10 Minutes with: Theresa Nguyen
I am the Production Manager for a clothing manufacturer. The four main divisions of my role are supervising, liaising, pattern-making and training.
I work with the clients, understand their requirements, work out what we have and what we need, what we can do and what we need to readjust to get the best product. I then plan the timeline and coordinate the work. The challenging part is the delegation of work and always having to be multiple steps ahead of the flow to be able to carry out the rest of my role.
There isn't really a typical day in manufacturing. Working in India means it’s manufacturing with a dash of spices which can make things a little unpredictable. I start the day with dusting my work bench. It’s Bangalore and thanks to the ever expanding, ever constructing and reconstructing neighbourhoods, we do a lot of dusting! I then write a list of what I aim to get done on the day. However, I am not really able to say “This is what I need done by the end of the day.” and actually expect the work to be done by then.
The people I work with are not your regular factory workers. They are women trained from NGO initiatives and subsequently employed as tailors.
What makes this different is that they have never worked at a larger unit with clearly defined targets. These women work when there’s work, take leave if they feel like it, arrive late if they couldn’t get their morning chores done on time and once they get in, they have their little morning chat rather than getting on with their work.
I believe that in our case this is may be a cultural thing.
Most women in their position are not expected to work, let alone take pride in their work. Work is always secondary to the priorities of their family life. They were not encouraged to bring their minds to work and definitely would never bring their work home in their minds!
However, the best part of my job is seeing the sparks burn into flames within these women. To see the only man, once grumpy and untrusting of the women’s work, help teach and laugh with them.
I am filled with pride when I overhear someone echoing what I have taught them to another; when a mistake has been made and while staring in my hopeless eyes, one would suggest an ingenious way to overcome the problem; when I suddenly realise that I had forgotten to give a piece of very important note to the tailor and rush over only to realise that she had noticed it herself and done it correctly.
My proudest moment so far was when we had to do everyone's appraisal recently and Ruth, one of our women, said "I want to be a sample tailor like Girish in two years!". Girish is our sample tailor who is very skilled and experienced. Of course I had always known that she can do it but what overwhelmed me with pride was her self-realisation that she CAN achieve it and that she WANTS to achieve it!
The worst part of my job is the struggle as an intermediator between my management and my team. "I aspire to be a pigeon rather than a dressmaker!" is not what 7-year old Theresa would say.
In general, the most misunderstood part of the process is how much time is needed for sampling. As for my unit in particular, it’s the assumption that we are a systematic and well-oiled factory.
The most annoying myth people believe about manufacturing in India is that the country has better English than China and you can expect better communication!

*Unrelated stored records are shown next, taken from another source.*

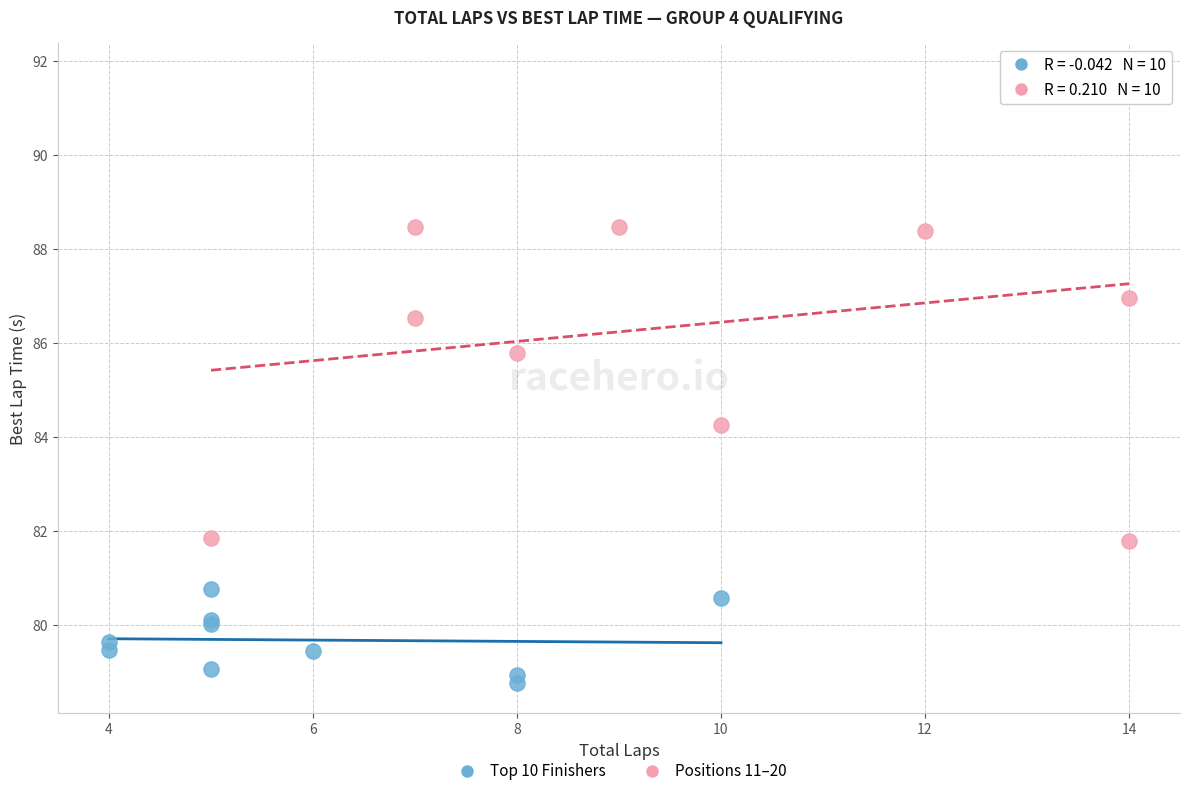

Which series reaches the maximum Y coordinate?

Positions 11–20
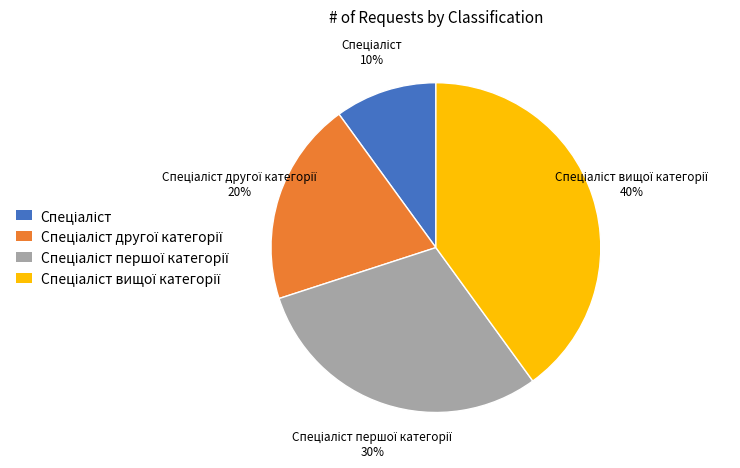

Is there any slice that represents more than half of the pie?

No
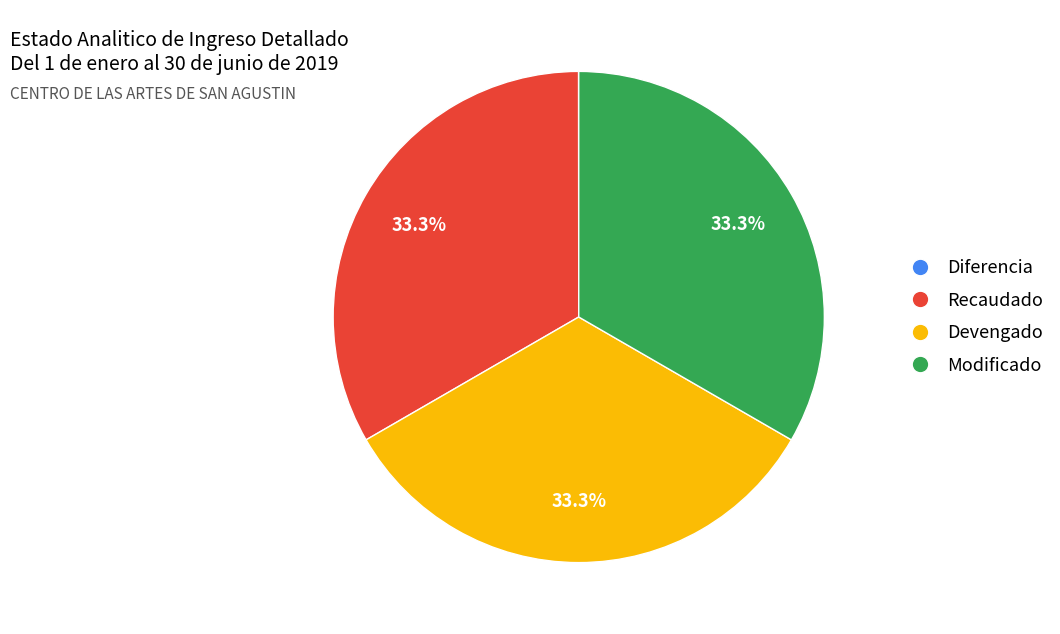

Is Modificado the majority of the pie?

No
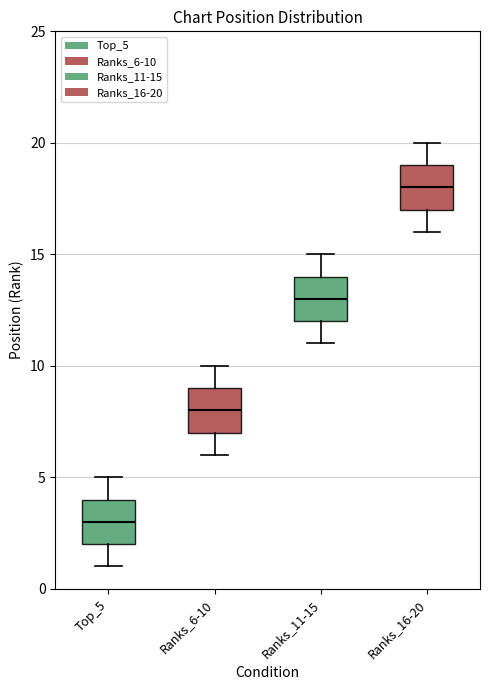

Where does the median line of the box for Ranks_16-20 sit on the y-axis? The values are not printed on the chart, so give them approximately, as read against the axis.

18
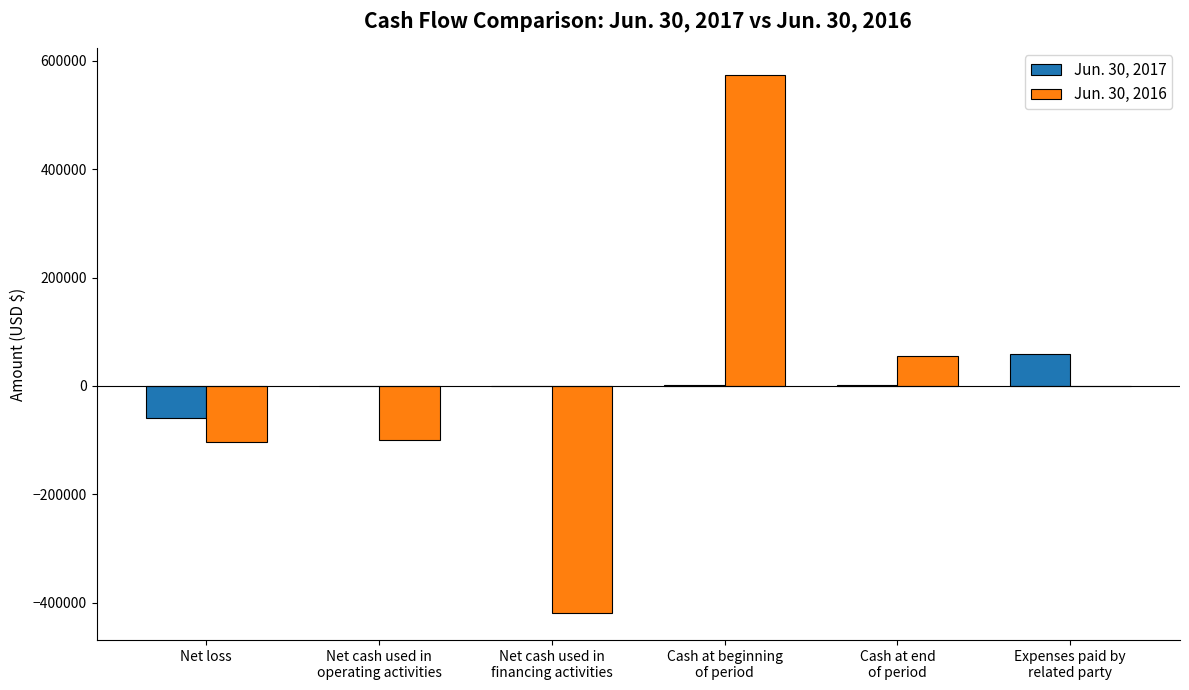

The Jun. 30, 2017 series shows -58717 at Net loss. True or false?

True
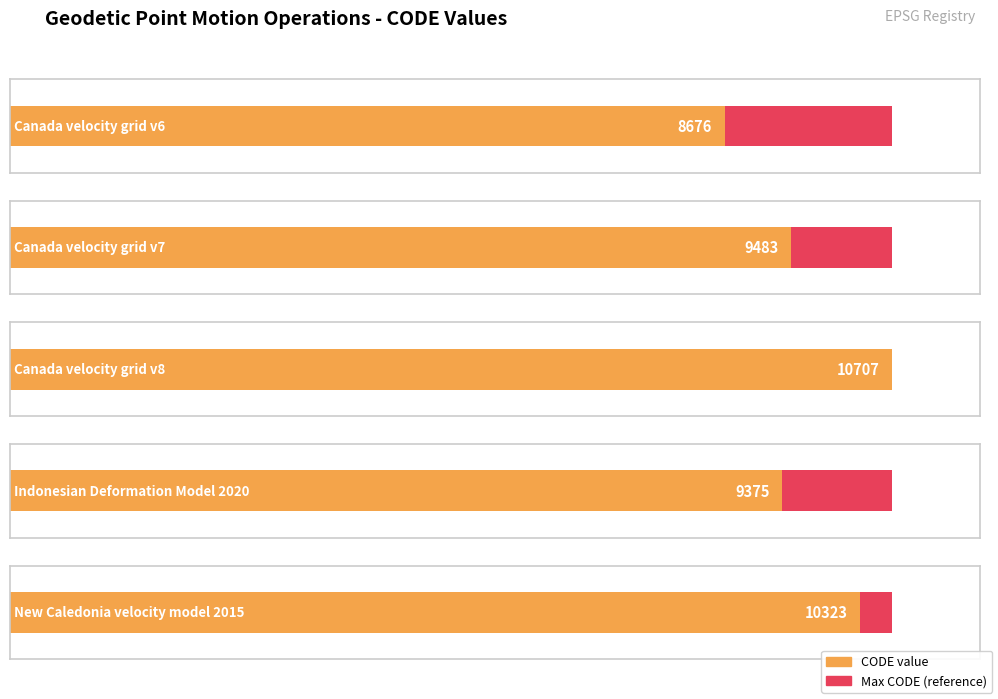

How many values are below 9483?

2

In this day and age, I believe that we have a shortage of young people aspiring to work in manufacturing. I have realised that my role is so important to the client as well as the factory. I am able to see what needs to move and what must be stopped. I represent more than the product. The glass wall of overseas manufacturing is foggy and I function as the translator and the assurer. Being a person in my mid-twenties, I have little experience but I have seen manufacturing from both sides of the table and my technical skills are valuable to the discussion because I can both learn and advise. I understand expectations on the client’s end but now I see the struggles on the manufacturer’s end as well.
This may seem unconventional but if someone wanted to get into this field, I would suggest doing a backpacking trip to a place with little resources, where you don't speak the language and people’s body language makes you nervous. It teaches you to be both be alert and aware but also, ironically, to trust and to allow the flow of events run through the day. When you can get through 3 months of that kind of experience, you get a really good understanding of what manufacturing is like. Nothing that I know can’t be learnt by doing and observing others and using my problem solving skills. When something doesn’t work, it teaches you to be more creative through design. Murphy’s Law quickly becomes your mantra but the reminder of Sartre’s “to do is to be” rhythm plays like a good funky beat to keep your mood up and get you out of bed the next day.
My biggest advice is to have a purpose. My purpose here is to educate the women and elevate the importance of this lacklustre job that is garment work.
If I didn't do this, I’d like to have a travel business where instead of paying a lot of money for a spiritual healer or a shrink, the person can take me on a trip for a week and I’d help not to solve his/her problem but to see past it. I think we need to learn to first be kind to ourselves to be able to be fair to others.
I have analytical and interpersonal strengths and apparently am very good as a one-to-one cheerleader, according to my friends. My deep interest in society as a humanist and a minimalist hedonist allows me to be present with myself and my upbringing which spawned my advocacy for mindful living. Ethical fashion is a means for me to work with women and hope to inspire the kind of greatness in them that will rub off on their children.